Democrats are now officially in charge of the Senate, capping the best day for the party in 12 years.

Chuck Schumer became majority leader late Wednesday afternoon, following the swearing in of Democratic Sens. Jon Ossoff and Raphael Warnock of Georgia and Alex Padilla of California by Vice President Kamala Harris.

The Senate "will turn to Democratic control under the first New York-born majority leader in American history, a kid from Brooklyn, the son of an exterminator and a housewife, descendents of victims of the Holocaust," Schumer said in his maiden speech as majority leader. "That I should be leader of this new Senate majority is an awesome responsibility."

Schumer, who was minority leader for four years, will be also be the first Jewish majority leader.
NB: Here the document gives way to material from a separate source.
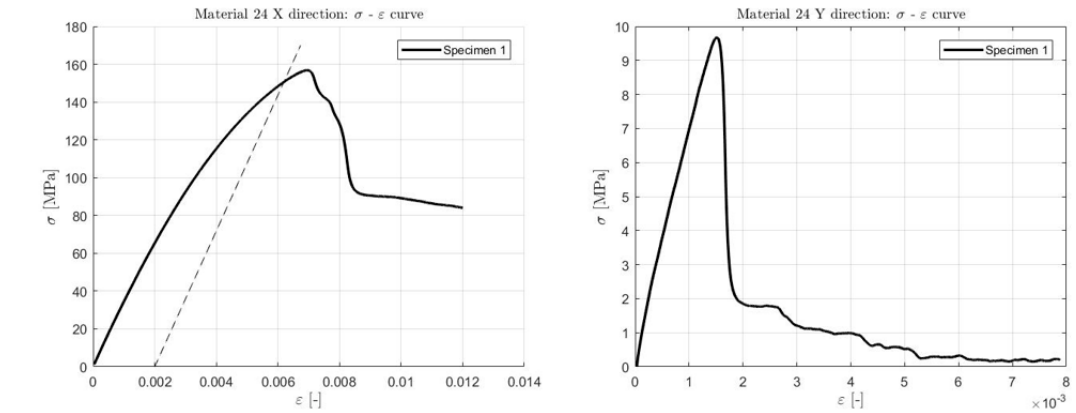
Figure 10. Material 24 tensile tests.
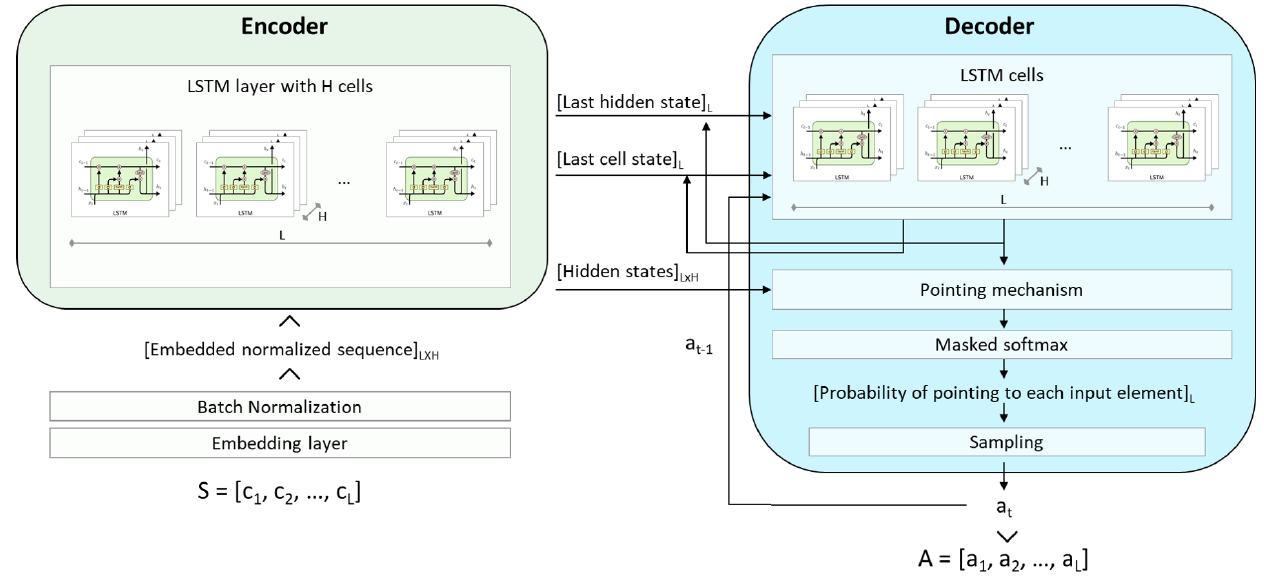
Figure 8. Neural network architecture. The encoder reads the input sequence S = [ c 1 , . . . , c L ] of task costs and ultimately produces an allocation order sequence A , which can be defined as numbers “pointing” at positions in the input sequence S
And Ossoff and Warnock are the first Jewish and Black senators, respectively, to represent Georgia, which hasn’t sent a Democrat to the Senate in 20 years. Meanwhile, Padilla, who will replace Harris in the Senate, is the first Latino to represent California in the upper chamber.

Ossoff was accompanied by Sen. Cory Booker (D-N.J.), Padilla by Sen. Dianne Feinstein (D-Calif.) and Warnock by Sen. Tim Kaine (D-Va.).
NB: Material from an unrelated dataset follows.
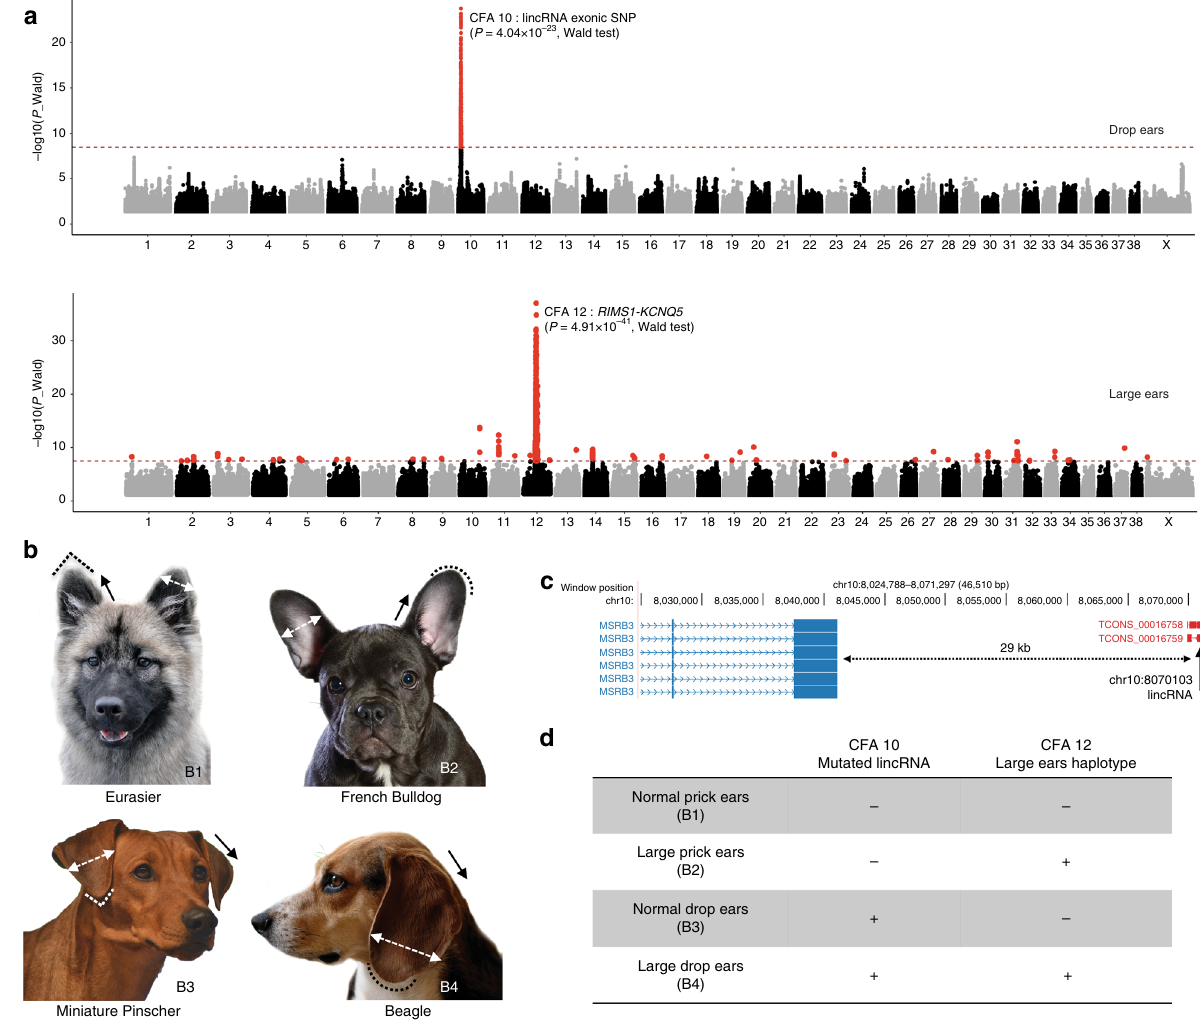
Fig. 5 Ear morphology in dogs. a Manhattan plots showing one signi fi cant signal on the CFA10 for the drops ears phenotype and another one on chromosome 12 for the large and round ears. b Characteristic breeds representing four different ear shapes observed in dogs: Normal (1,3), large and round (2,4), prick (1,2) or drop (3,4). c UCSC genome browser showing the position on the canine genome (Canfam3.1) of the mutated lincRNA (in red) associated with the drop ears. d Combination of alleles at both loci create four phenotypes. Plus ( + ) and minus signs ( − ) indicate the presence or absence of variant (non-ancestral)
Wednesday marked the first time in six years that Democrats have held the Senate majority and cemented full Democratic control of Washington for the first time in a decade.
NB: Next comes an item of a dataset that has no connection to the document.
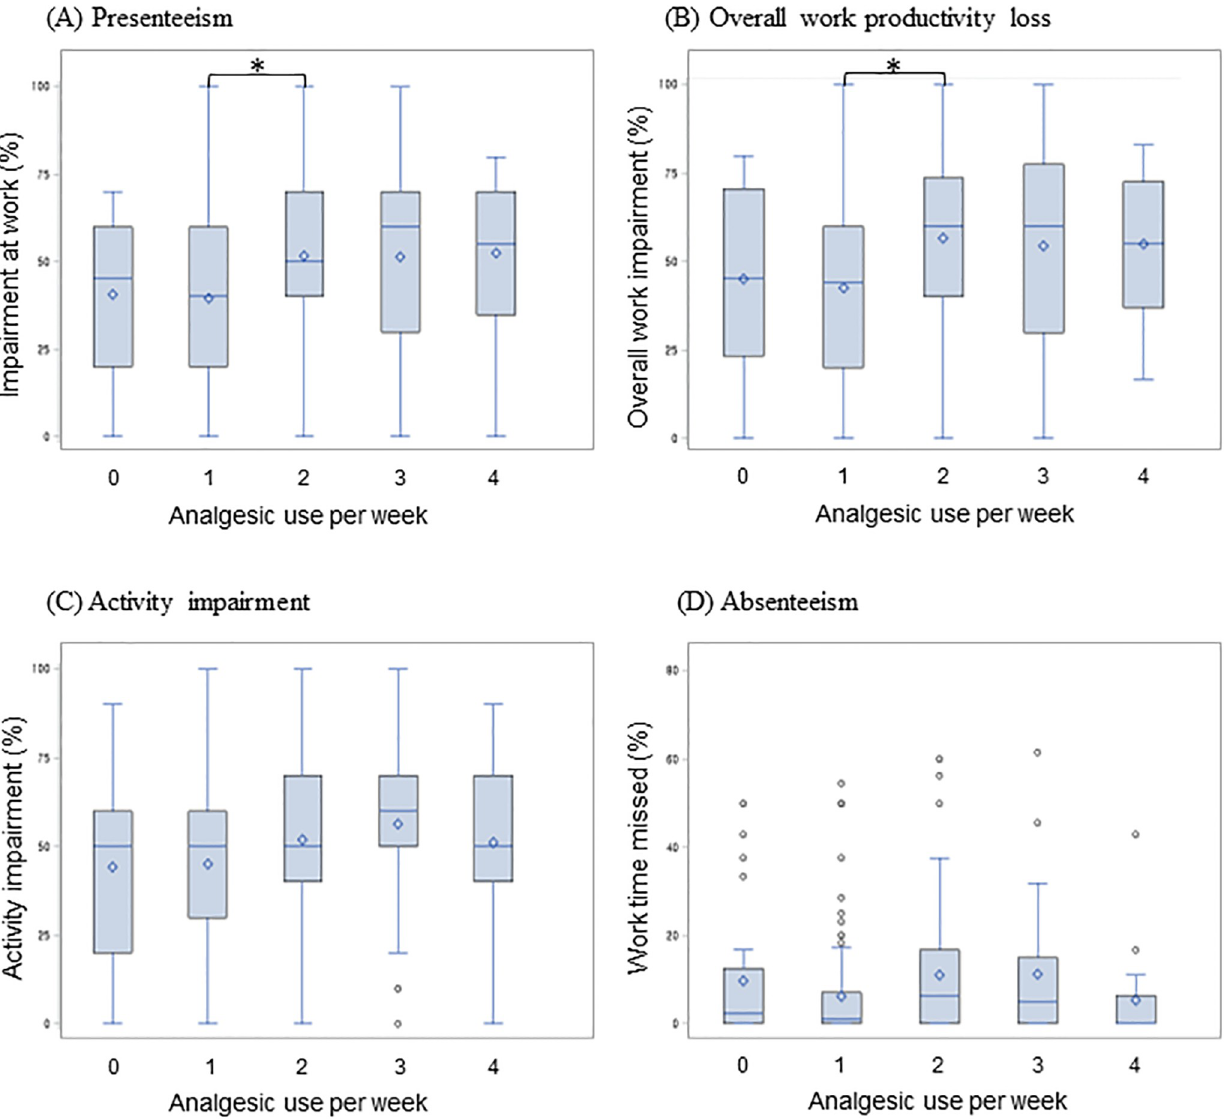
Fig 3. The impact of frequency of analgesic use on Work Productivity and Activity Impairment during previous 1-week. (A) Presenteeism (N = 265) (B) Overall work productivity loss (N = 265) (C) Activity impairment (N = 362) (D) Absenteeism (N = 265) � p <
While a Democratic Senate largely guarantees President Joe Biden will see his Cabinet nominees confirmed, the chamber’s 50-50 split, with Harris as the tie-breaker, leaves Democrats little room for internal dissent. The slim majority also reduces the odds that Democrats will scrap the legislative filibuster, meaning that at least 10 Republicans will need to work with Democrats on most legislation. Democrats, however, can use budget reconciliation procedures to pass some of their legislative priorities.

With an impeachment trial looming over the Senate, Democrats are vowing to both hold former President Donald Trump accountable for the Jan. 6 insurrection and move forward with another coronavirus relief package as well as Biden’s nominees. But that will require cooperation from Republicans, many of whom are resistant to impeachment as well as Biden’s agenda.

The Senate’s even split also means that Schumer and Senate Minority Leader Mitch McConnell (R-Ky.) will need to finalize a power-sharing agreement. McConnell is insisting that the agreement include a commitment to protect the legislative filibuster, which Democrats are expected to reject.

The power sharing agreement is otherwise likely to resemble the 2001 framework from former Senate leaders Trent Lott and Tom Dashchle, which split committee memberships and established that the party in control of the White House determined the Senate floor schedule. The leaders also have yet to finalize the parameters of the forthcoming impeachment trial, which can’t start until Speaker Nancy Pelosi sends the Senate the impeachment article charging Trump with inciting the Jan. 6 siege.

In addition to coronavirus relief, Schumer outlined a series of other priorities for Democrats in a letter to colleagues last week, including legislation related to immigration reform, climate change, health care, criminal justice reform and the tax code.

In his speech, Schumer vowed that the Senate "will do business differently" under him.

"This Senate will legislate," Schumer said. "It will be active, responsive, energetic and bold. And to my Republican colleagues, when and where we can, the Democratic majority will strive to make this important work bipartisan. The Senate works best when we work together."